(Task brief) Below are records that hold pictures; write out only the lines from their start through the line with "33: (61, 284)", exactly, and drop the pictures.

──────── Exercise data ────────

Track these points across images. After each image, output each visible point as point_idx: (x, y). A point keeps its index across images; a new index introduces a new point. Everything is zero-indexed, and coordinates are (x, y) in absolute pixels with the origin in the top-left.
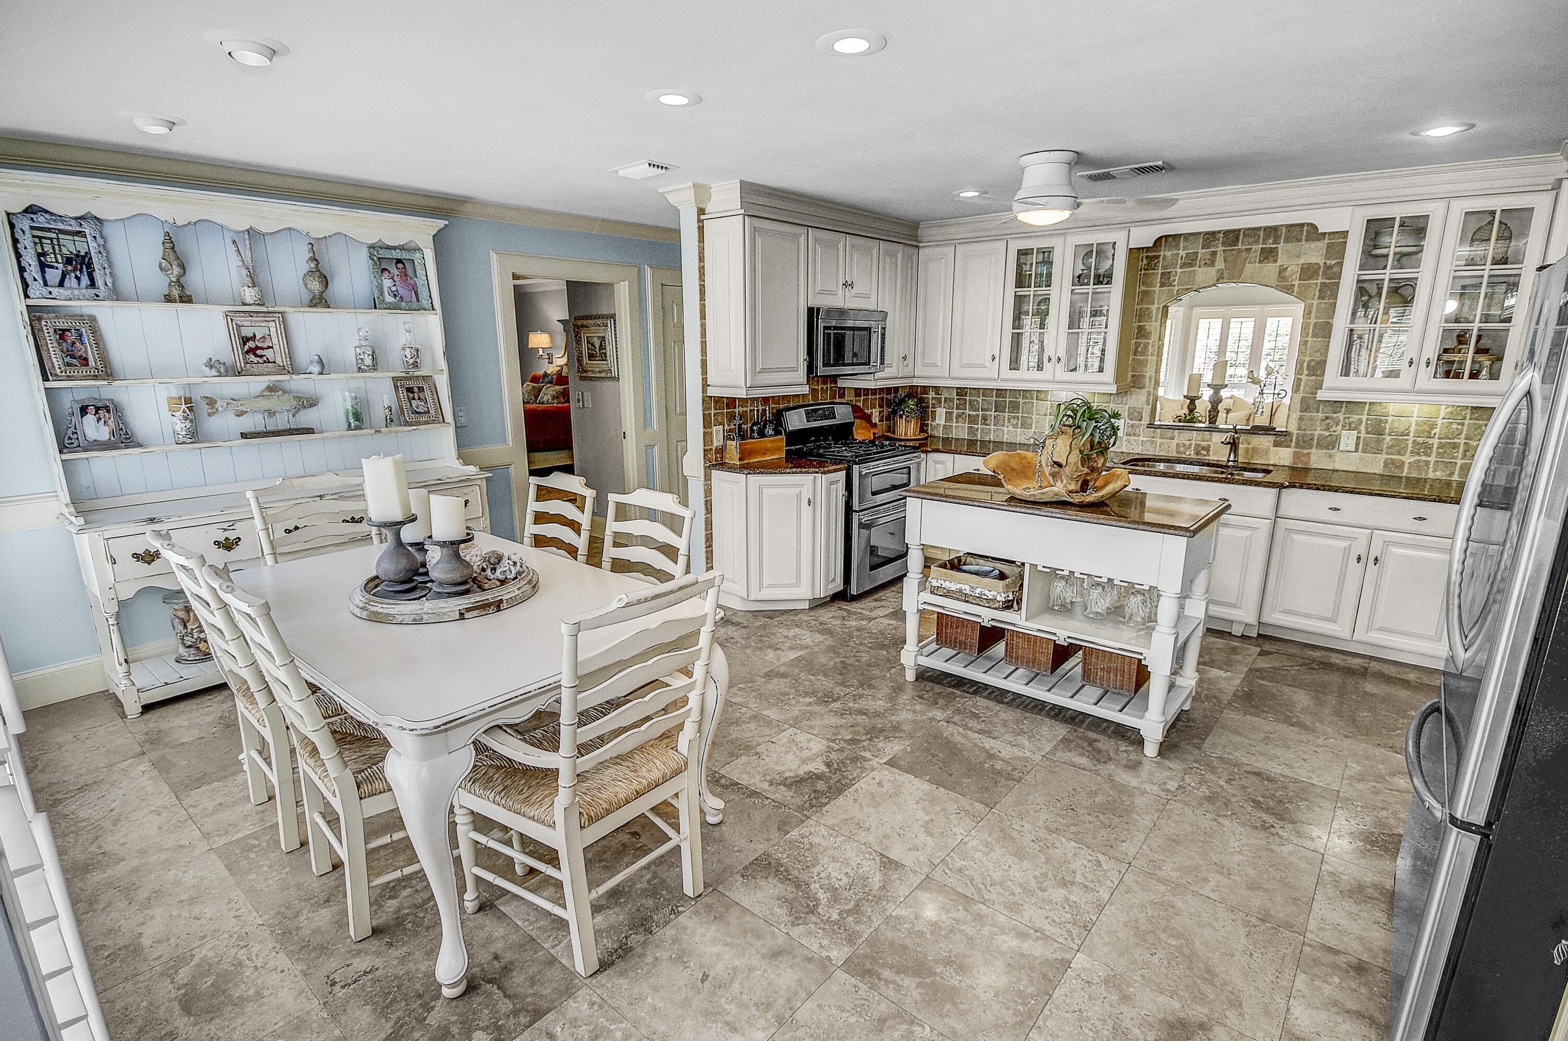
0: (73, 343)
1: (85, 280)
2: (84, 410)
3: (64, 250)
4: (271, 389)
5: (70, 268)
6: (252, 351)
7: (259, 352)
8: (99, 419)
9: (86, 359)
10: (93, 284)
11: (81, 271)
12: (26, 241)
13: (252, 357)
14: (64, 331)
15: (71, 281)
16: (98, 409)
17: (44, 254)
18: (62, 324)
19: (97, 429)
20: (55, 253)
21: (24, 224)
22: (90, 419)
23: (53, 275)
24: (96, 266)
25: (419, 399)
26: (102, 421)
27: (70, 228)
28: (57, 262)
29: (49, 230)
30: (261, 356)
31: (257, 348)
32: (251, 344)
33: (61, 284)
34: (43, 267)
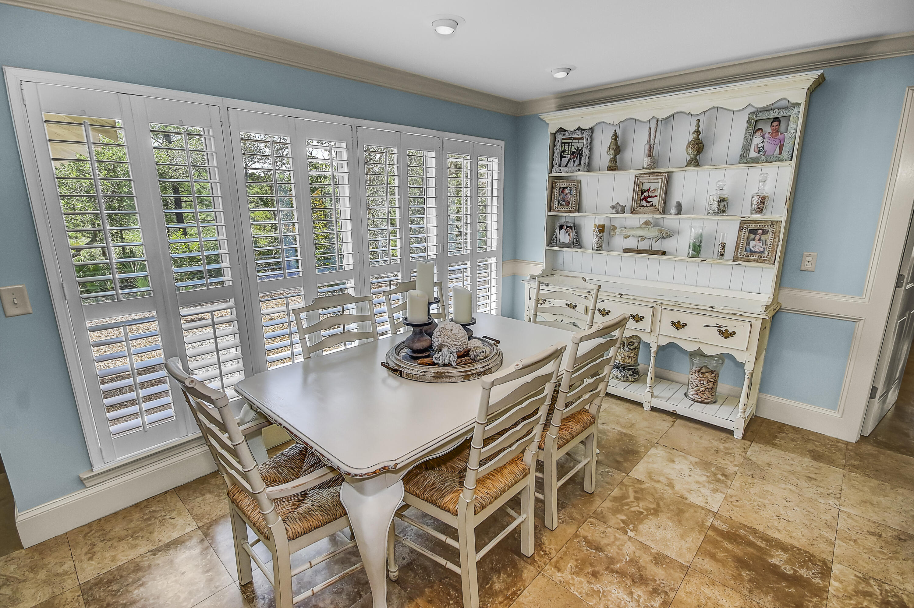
0: (567, 194)
1: (577, 162)
2: (561, 227)
3: (573, 148)
4: (647, 223)
5: (572, 157)
6: (645, 199)
7: (649, 199)
8: (567, 232)
9: (569, 202)
10: (579, 164)
11: (577, 158)
12: (558, 145)
13: (644, 203)
14: (564, 188)
15: (571, 164)
16: (567, 227)
17: (564, 151)
18: (564, 185)
19: (565, 237)
20: (568, 150)
21: (559, 137)
22: (563, 231)
23: (565, 160)
24: (583, 155)
25: (759, 240)
26: (568, 233)
27: (577, 136)
28: (568, 154)
29: (569, 139)
30: (649, 202)
31: (649, 196)
32: (646, 194)
33: (566, 166)
34: (562, 157)
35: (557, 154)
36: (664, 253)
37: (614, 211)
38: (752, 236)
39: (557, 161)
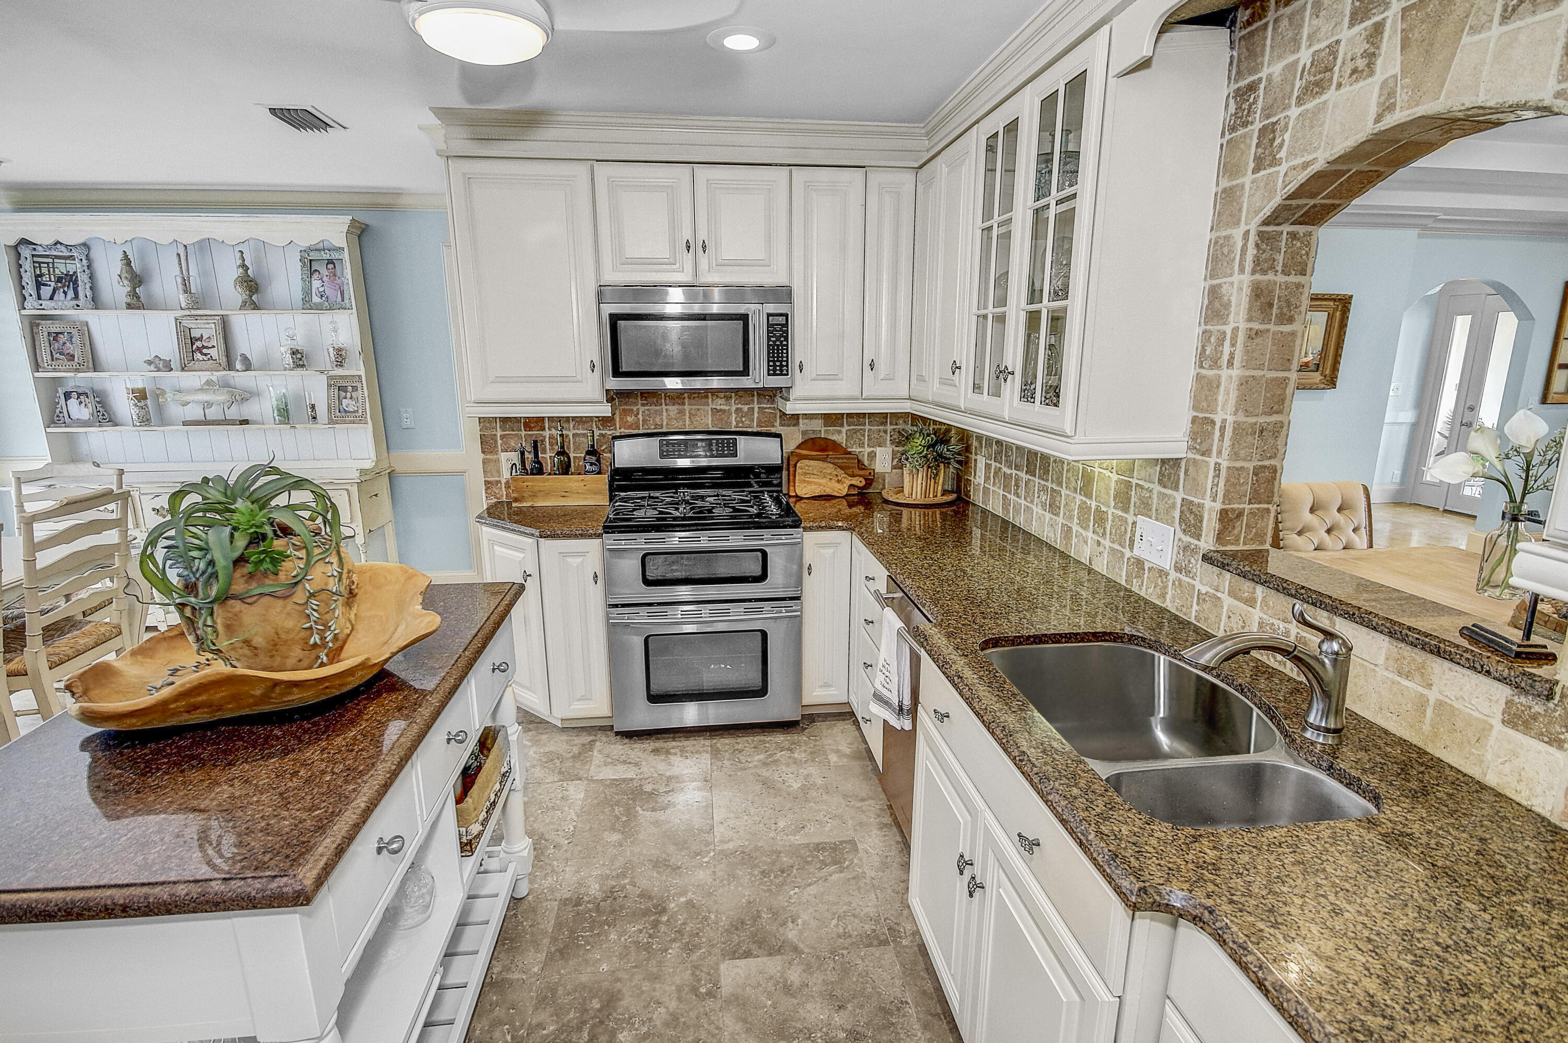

────────

(Exercise answer)
Track these points across images. After each image, output each visible point as point_idx: (x, y). A point keeps its index across images; a new index introduces a new point. Everything is zero-indexed, and coordinates are (x, y) in absolute pixels with the origin in the top-left.
0: (73, 343)
1: (85, 280)
2: (84, 410)
3: (64, 250)
4: (271, 389)
5: (70, 268)
6: (252, 351)
7: (259, 352)
8: (99, 419)
9: (86, 359)
10: (93, 284)
11: (81, 271)
12: (26, 241)
13: (252, 357)
14: (64, 331)
15: (71, 281)
16: (98, 409)
17: (44, 254)
18: (62, 324)
19: (97, 429)
20: (55, 253)
21: (24, 224)
22: (90, 419)
23: (53, 275)
24: (96, 266)
25: (419, 399)
26: (102, 421)
27: (70, 228)
28: (57, 262)
29: (49, 230)
30: (261, 356)
31: (257, 348)
32: (251, 344)
33: (61, 284)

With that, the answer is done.